I love Wonder Woman. That’s why I was especially excited to see a cultural analysis of the character and what we can learn from powerful women in our society (hint: it isn’t “You Can Have It All!”). The Wonder Women documentary takes all of this into consideration, including the following,
In our era of increased plastic surgeries and emphasis on “looking good” rather than acting powerfully, many psychologists, media and social critics have long decried the fact that women are bombarded with images of physical perfection and portrayals of their gender purely in terms of sexual attractiveness. Wonder Women counters this by reflecting on why our culture struggles with images of women triumphant beyond the domestic arena of relationships and family.
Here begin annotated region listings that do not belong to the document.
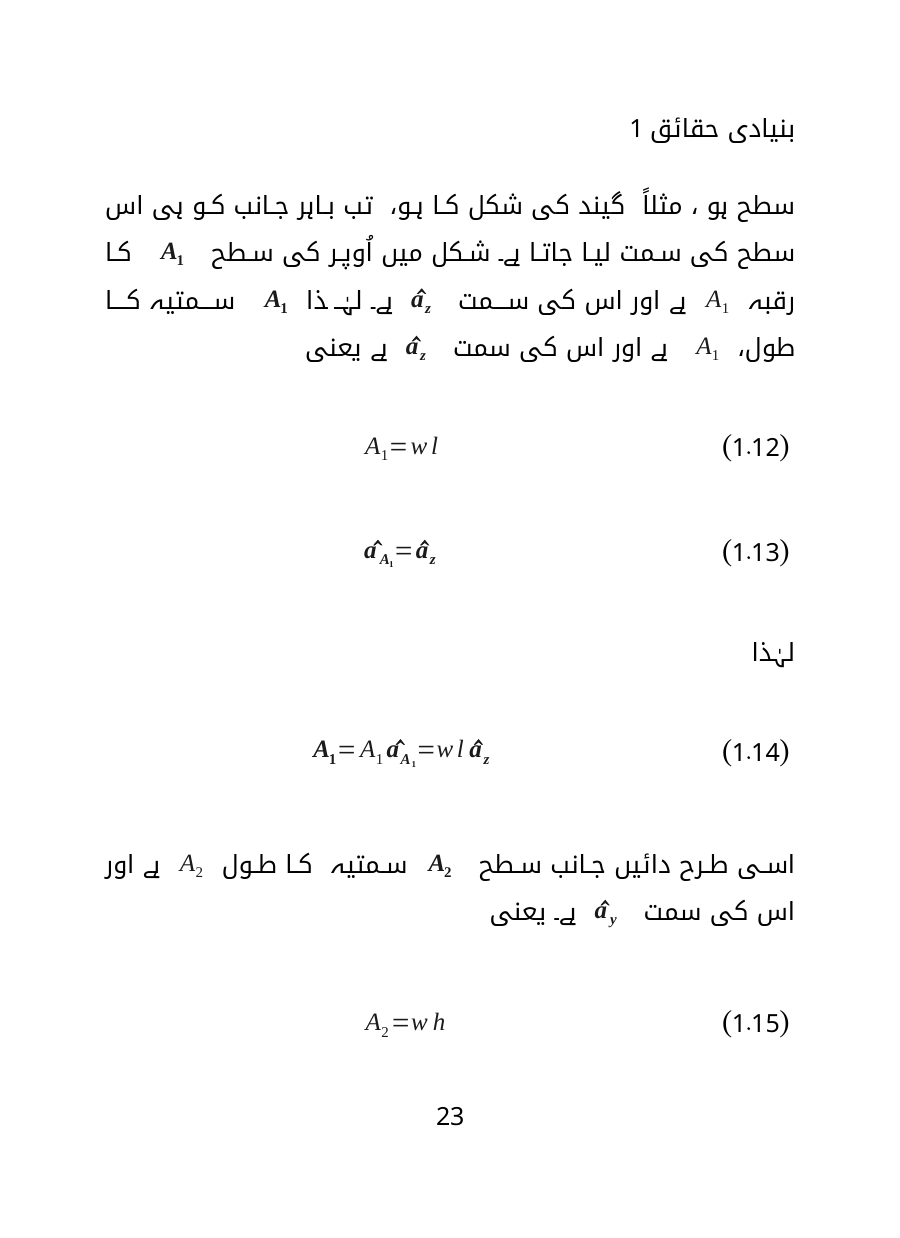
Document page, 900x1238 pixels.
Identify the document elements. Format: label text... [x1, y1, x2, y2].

table_header (1.15) [696, 995, 795, 1066]
text اسی طرح دائیں جانب سطح سمتیہ کا طولہے اور اس کی سمت ہے۔ یعنی [105, 841, 795, 936]
text لہٰذا [105, 629, 795, 677]
text شکل 1.7 کو مدِ نظر رکھیں۔ کسی سطح سے اگر اس کے عمود کی جانب ایک فرضی لکیر کھینچی جائے تو اس لکیر پر اکائی سمتیہ اس سطح کی سمت کو ظاہر کرتی ہے۔ چونکہ کسی بھی سطح، مثلاً اس کتاب کا ایک صفہ، کے دو اطراف ہوتے ہیں لہٰذا اس کے دو، آپس میں اُلٹ، سمتیں بیان کی جا سکتی ہیں۔عموما مسئلہ کو مدِ نظر رکھتے ہوئے ان میں سے ایک سمت کو اس سطح کی سمت لیا جاتا ہے۔ البتہ اگر یہ سطح بند سطح ہو ، مثلاً گیند کی شکل کا ہو، تب باہر جانب کو ہی اس سطح کی سمت لیا جاتا ہے۔ شکل میں اُوپر کی سطح کا رقبہہے اور اس کی سمت ہے۔ لہٰذا سمتیہ کا طول، ہے اور اس کی سمت ہے یعنی [105, 182, 795, 372]
table_header [105, 419, 688, 490]
table_header [105, 723, 686, 795]
table_header (1.13) [686, 524, 795, 595]
table_header (1.12) [688, 419, 795, 490]
table_header [105, 995, 696, 1066]
table_header [105, 524, 686, 595]
table_header (1.14) [686, 723, 795, 795]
Exploring how our highly visual culture places more emphasis on girls’ and women’s looks rather than on their deeds, Wonder Women urges women to claim the action genre — and media in general— as their own, if they want to change how they are represented.
Last week, a panel convened to discuss the documentary and further talk about what needs to change in the media. Although the represented opinions in the Wonder Women documentary aren’t particularly diverse, the panel was, featuring Susana Polo (Founder/Editor of The Mary Sue), Karen Boykin-Towns (Vice President, Worldwide Policy at Pfizer), Dr. Jonathan Gray, (Assistant Professor of English with John Jay College), feminist activist/speaker Shelby Knox, and So-Chung Shinn (co-host of The Portfolio TV). You can watch the entire panel here if you’ve got yet another spare hour.
Racialious has a great recap of the panel, which includes a lot of talk about Buffy, just to let you know. I can’t tell which part is more interesting, the documentary or the discussion it raises. There are a lot of interesting points brought up, including why there’s never been a Wonder Woman movie despite the popularity of the 1970s series starring Lynda Carter, merchandising issues for young girls (if it’s not girly and pink, why bother trying to sell it?), and why women are taught that there’s a limited number of spots for us in higher positions so the patriarchy convinces us to pull down one another in order to get ahead. Did you all know that the all female X-Men/X-Team series coming out in a month was originally pitched years ago by Marjorie Liu, but Marvel turned her down? And now that it’s written and drawn by men it’s being released? Now isn’t that interesting?